民主党の岡田克也代表は、きのう、平成27年2015年10月29日(木)の党本部ホール内での記者会見で、自民党(総裁=安倍首相)の経済政策「アベノミクス」の対案を問われ、
「民主党の経済政策は「個人の所得を増やす」、これが目的である」
と語り、来年、7月10日・17日・24日投開票の第24回参議院議員通常選挙のマニフェストに盛り込むことを示しました。
岡田さんは、
「個人の所得を増やすに当たっては、全体のパイを大きくするということもあるし、あるいは企業が利益を得た時にその労働分配率を高めるやり方もあるし、あるいは個人の所得の中で所得税その他の税制で、高所得を得ている人の所得を再分配するということもある。あるいは、ひとり親家庭のような貧困層といったところについて所得の底上げをすることもある」
と語りました。
このうち、(1)ひとり親世帯など貧困層の底支え、(2)労働分配率の向上ーー
(1)ひとり親世帯など貧困層の底支えの具体的メニューは「子ども手当」の復活がダントツ。これに生活保護、年金の持続可能性を訴えることになると見られます。

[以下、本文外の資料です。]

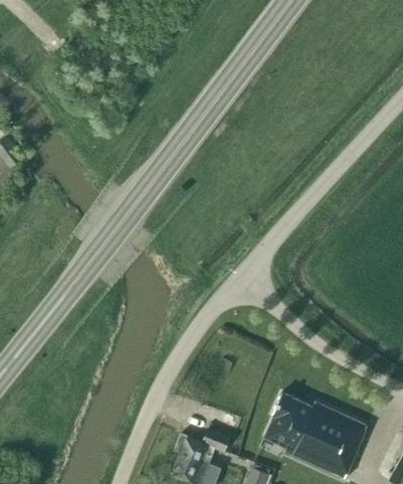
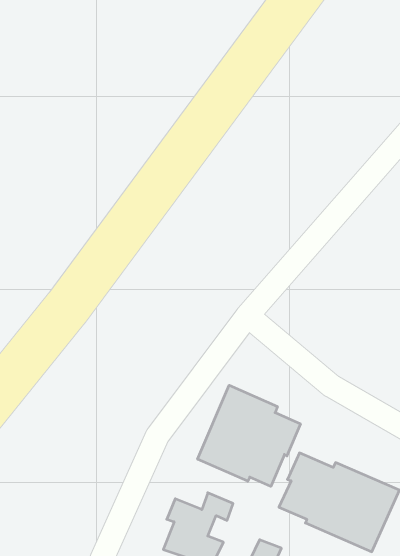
building: none -> [198,385,300,486]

一方、(2)労働分配率の向上については、いままでの民主党マニフェストには具体的なメニューは盛り込まれていません。
企業の利益の積み上げの一つである、内部留保に関して、枝野幸男さん(民主党幹事長)はリーマンショック前から何らかの課税などを主張してきましたが、岡田さんが労働分配率を高める考えを明示したのは、初めてだと思われます。この「内部留保の掃き出し」という論点で語られる、労働分配率の是正について、岡田さんは1年間の収支であるフローにおいて、人件費を拡大する方向性を明示しました。
労働分配率の向上をめぐる政策設計が急務となりました。作業は、法人税・所得税の税率、労働法制の見直し、給付つき税額控除などが論点になると考えられますが、労働分配率について目玉となる政策メニューの具体化は時間がかかりそうです。
記者会見に先立ち、岡田代表は、細野豪志政調会長と会談し、「国会閉会中もNC(エヌシー、次の内閣)をもっと開いてほしい」と要望し、来年の通常国会前に、政策づくりを進めるよう求めました。
「やはり中身をこの11月、12月でしっかりと詰めることは大事なことだと私は思っています。それがマニフェストにもつながってくるということだと思います。
先ほどの経済政策で私は「個人の所得を増やす」ということを言っておりますが、これも党の中でもよく議論してもらいたいと思っていますし、安倍政権との違いがはっきりするような政策を、経済政策はその最たるものだと思いますが、しっかり打ち出していくことが重要だと思います」
と語りました。
アベノミクスについては、岡田さんは「安倍さんは、全体のパイを大きくすることが目的です。そこが決定的な違いです」と語り、先月発表した「GDP600兆円目標」に代表されるアベノミクスを批判しました。